Tasks and exercises:
A) In the LLVM mailing-list thread, what is the llvm.SI.end.cf intrinsic responsible for?
B) Retype a passage from the LLVM mailing-list thread, beginning at the words "[llvm] r228302 - R600/SI: Fix" and stopping after "approve this patch.".
C) Write what comes next in the LLVM mailing-list thread, continuing from its final sentence.

Document extract:
__________________________________________________

[llvm] r228302 - R600/SI: Fix bug from insertion of llvm.SI.end.cf into loop headers
Hans Wennborg
hans at chromium.org
Thu Feb 5 08:38:29 PST 2015
Yes, go ahead.
Thanks,
Hans
On Thu, Feb 5, 2015 at 8:14 AM, Tom Stellard <tom at stellard.net> wrote:
> Hi Hans,
>
> Is this patch OK to merge to the 3.6 branch?
>
> I am the code owner and I approve this patch.
>
> -Tom
>
> On Thu, Feb 05, 2015 at 03:32:15PM -0000, Tom Stellard wrote:
>> Author: tstellar
>> Date: Thu Feb 5 09:32:15 2015
>> New Revision: 228302
>>
>> URL: http://llvm.org/viewvc/llvm-project?rev=228302&view=rev
>> Log:
>> R600/SI: Fix bug from insertion of llvm.SI.end.cf into loop headers
>>
>> The llvm.SI.end.cf intrinsic is used to mark the end of if-then blocks,
>> if-then-else blocks, and loops. It is responsible for updating the
>> exec mask to re-enable threads that had been masked during the preceding
>> control flow block. For example:
>>
>> s_mov_b64 exec, 0x3 ; Initial exec mask
>> s_mov_b64 s[0:1], exec ; Saved exec mask
>> v_cmpx_gt_u32 exec, s[2:3], v0, 0 ; llvm.SI.if
>> do_stuff()
>> s_or_b64 exec, exec, s[0:1] ; llvm.SI.end.cf
>>
>> The bug fixed by this patch was one where the llvm.SI.end.cf intrinsic
>> was being inserted into the header of loops. This would happen when
>> an if block terminated in a loop header and we would end up with
>> code like this:
>>
>> s_mov_b64 exec, 0x3 ; Initial exec mask
>> s_mov_b64 s[0:1], exec ; Saved exec mask
>> v_cmpx_gt_u32 exec, s[2:3], v0, 0 ; llvm.SI.if
>> do_stuff()
>>
>> LOOP: ; Start of loop header
>> s_or_b64 exec, exec, s[0:1] ; llvm.SI.end.cf <-BUG: The exec mask has the
>> same value at the beginning of each loop
>> iteration.
>> do_stuff();
>> s_cbranch_execnz LOOP
>>
>> The fix is to create a new basic block before the loop and insert the
>> llvm.SI.end.cf there. This way the exec mask is restored before the
>> start of the loop instead of at the beginning of each iteration.

__________________________________________________

Provided data:
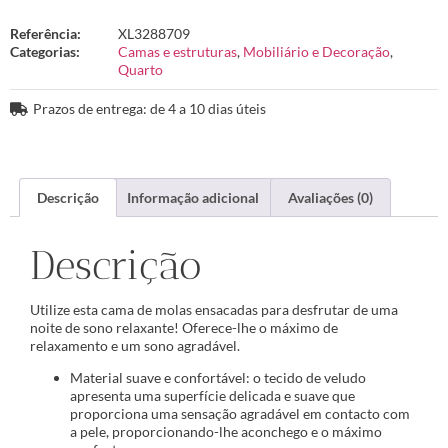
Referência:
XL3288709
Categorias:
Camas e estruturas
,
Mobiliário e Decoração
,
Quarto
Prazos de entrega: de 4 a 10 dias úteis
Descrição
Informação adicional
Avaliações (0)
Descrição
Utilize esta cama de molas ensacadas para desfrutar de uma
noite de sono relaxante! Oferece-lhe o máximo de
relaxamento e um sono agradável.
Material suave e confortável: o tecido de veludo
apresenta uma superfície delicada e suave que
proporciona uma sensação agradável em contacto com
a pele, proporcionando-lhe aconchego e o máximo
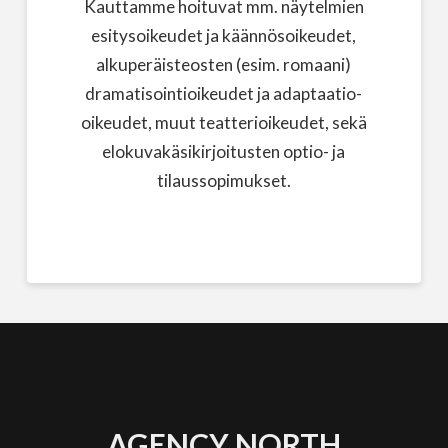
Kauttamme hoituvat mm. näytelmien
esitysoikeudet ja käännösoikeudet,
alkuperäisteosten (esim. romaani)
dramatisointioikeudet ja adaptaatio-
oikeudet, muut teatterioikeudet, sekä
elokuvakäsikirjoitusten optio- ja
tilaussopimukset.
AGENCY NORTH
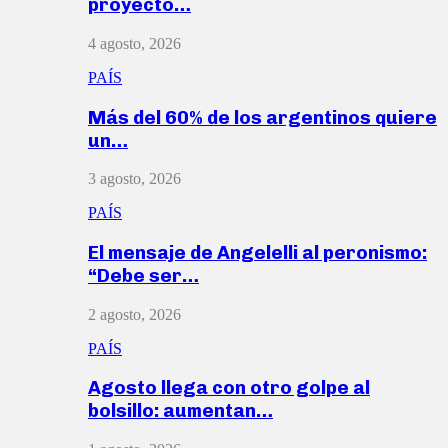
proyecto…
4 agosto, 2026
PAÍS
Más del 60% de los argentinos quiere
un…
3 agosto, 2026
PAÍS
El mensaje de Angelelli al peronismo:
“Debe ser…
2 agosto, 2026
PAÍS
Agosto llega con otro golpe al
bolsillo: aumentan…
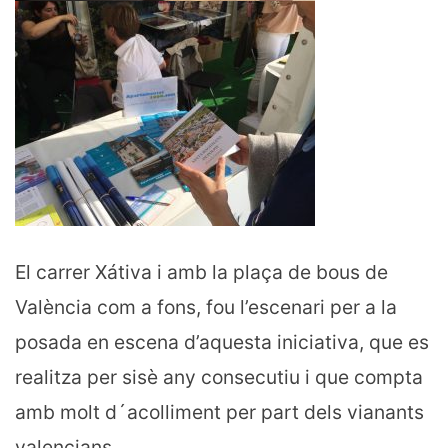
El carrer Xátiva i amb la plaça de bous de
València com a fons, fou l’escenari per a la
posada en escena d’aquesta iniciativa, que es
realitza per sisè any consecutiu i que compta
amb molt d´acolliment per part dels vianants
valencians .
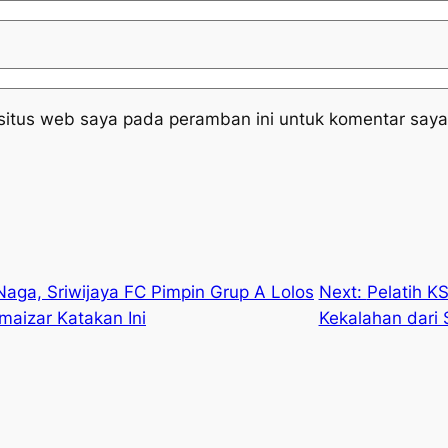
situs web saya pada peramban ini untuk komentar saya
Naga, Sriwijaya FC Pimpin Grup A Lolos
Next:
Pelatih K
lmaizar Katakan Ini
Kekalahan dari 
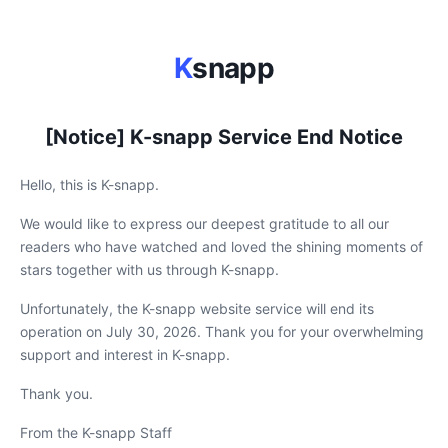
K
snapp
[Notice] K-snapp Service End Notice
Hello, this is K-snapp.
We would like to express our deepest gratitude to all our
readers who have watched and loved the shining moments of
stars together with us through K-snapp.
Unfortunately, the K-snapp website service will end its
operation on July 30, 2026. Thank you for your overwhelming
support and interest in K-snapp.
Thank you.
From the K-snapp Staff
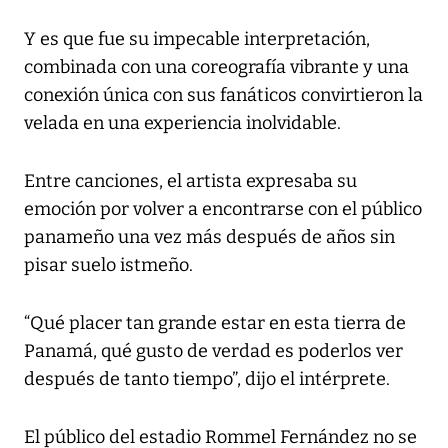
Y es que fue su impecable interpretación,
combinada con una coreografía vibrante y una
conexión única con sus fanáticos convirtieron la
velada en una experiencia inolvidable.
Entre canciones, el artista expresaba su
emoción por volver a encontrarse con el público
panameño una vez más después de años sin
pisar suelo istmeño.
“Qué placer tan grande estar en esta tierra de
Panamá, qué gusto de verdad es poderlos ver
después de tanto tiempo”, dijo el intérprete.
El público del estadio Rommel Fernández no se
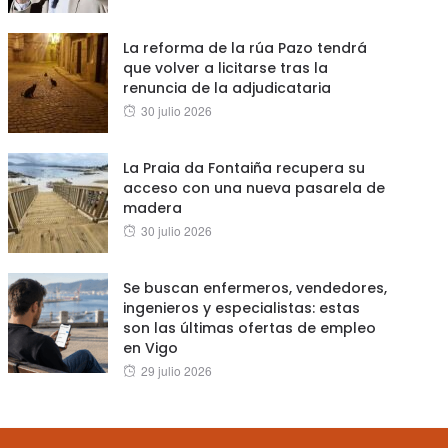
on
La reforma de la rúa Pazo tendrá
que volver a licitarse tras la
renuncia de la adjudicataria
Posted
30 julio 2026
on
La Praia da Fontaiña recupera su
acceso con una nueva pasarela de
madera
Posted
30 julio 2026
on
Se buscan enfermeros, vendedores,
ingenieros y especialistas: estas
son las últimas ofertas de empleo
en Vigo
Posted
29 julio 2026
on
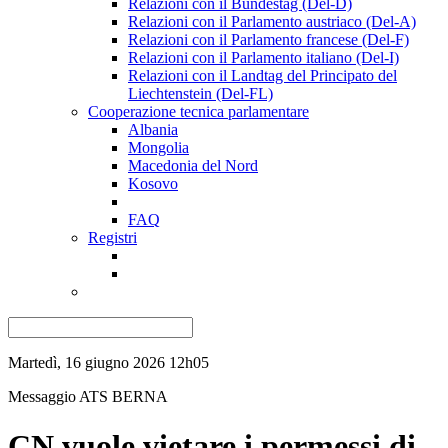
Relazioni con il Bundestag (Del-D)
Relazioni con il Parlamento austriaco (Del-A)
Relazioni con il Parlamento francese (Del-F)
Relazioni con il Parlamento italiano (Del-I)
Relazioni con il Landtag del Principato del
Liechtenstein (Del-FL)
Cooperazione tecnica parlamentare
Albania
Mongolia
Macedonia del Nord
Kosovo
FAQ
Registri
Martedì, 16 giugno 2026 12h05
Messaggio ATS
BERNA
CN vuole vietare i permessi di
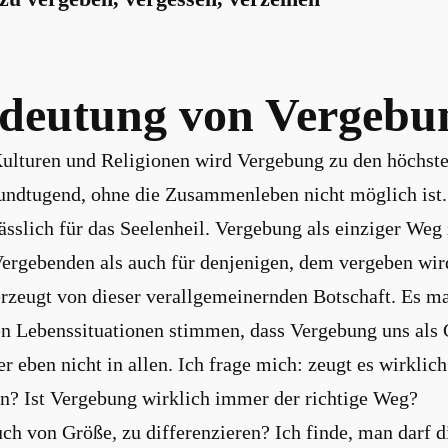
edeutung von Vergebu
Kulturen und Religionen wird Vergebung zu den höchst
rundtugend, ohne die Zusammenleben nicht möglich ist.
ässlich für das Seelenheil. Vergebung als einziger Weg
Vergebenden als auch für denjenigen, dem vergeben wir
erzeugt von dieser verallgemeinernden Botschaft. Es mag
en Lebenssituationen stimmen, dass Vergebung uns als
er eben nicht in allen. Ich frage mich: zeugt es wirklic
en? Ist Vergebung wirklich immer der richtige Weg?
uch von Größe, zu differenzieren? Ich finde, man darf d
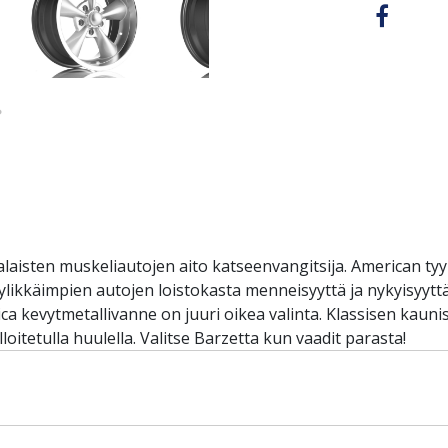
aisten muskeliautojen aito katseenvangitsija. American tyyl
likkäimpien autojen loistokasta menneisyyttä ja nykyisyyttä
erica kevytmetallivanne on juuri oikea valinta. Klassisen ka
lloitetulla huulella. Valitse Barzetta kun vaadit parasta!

__________________________________________________

Your responses:
A) It updates the exec mask to re-enable threads that had been masked during the preceding control flow block.

B)
[llvm] r228302 - R600/SI: Fix bug from insertion of llvm.SI.end.cf into loop headers
Hans Wennborg
hans at chromium.org
Thu Feb 5 08:38:29 PST 2015
Yes, go ahead.
Thanks,
Hans
On Thu, Feb 5, 2015 at 8:14 AM, Tom Stellard <tom at stellard.net> wrote:
> Hi Hans,
>
> Is this patch OK to merge to the 3.6 branch?
>
> I am the code owner and I approve this patch.

C)
>>
>> Added:
>> llvm/trunk/test/CodeGen/R600/endcf-loop-header.ll
>> Modified:
>> llvm/trunk/lib/Target/R600/SIAnnotateControlFlow.cpp
>>
>> Modified: llvm/trunk/lib/Target/R600/SIAnnotateControlFlow.cpp
>> URL: http://llvm.org/viewvc/llvm-project/llvm/trunk/lib/Target/R600/SIAnnotateControlFlow.cpp?rev=228302&r1=228301&r2=228302&view=diff
>> ==============================================================================
>> --- llvm/trunk/lib/Target/R600/SIAnnotateControlFlow.cpp (original)
>> +++ llvm/trunk/lib/Target/R600/SIAnnotateControlFlow.cpp Thu Feb 5 09:32:15 2015
>> @@ -14,6 +14,7 @@
>>
>> #include "AMDGPU.h"
>> #include "llvm/ADT/DepthFirstIterator.h"
>> +#include "llvm/Analysis/LoopInfo.h"
>> #include "llvm/IR/Constants.h"
>> #include "llvm/IR/Dominators.h"
>> #include "llvm/IR/Instructions.h"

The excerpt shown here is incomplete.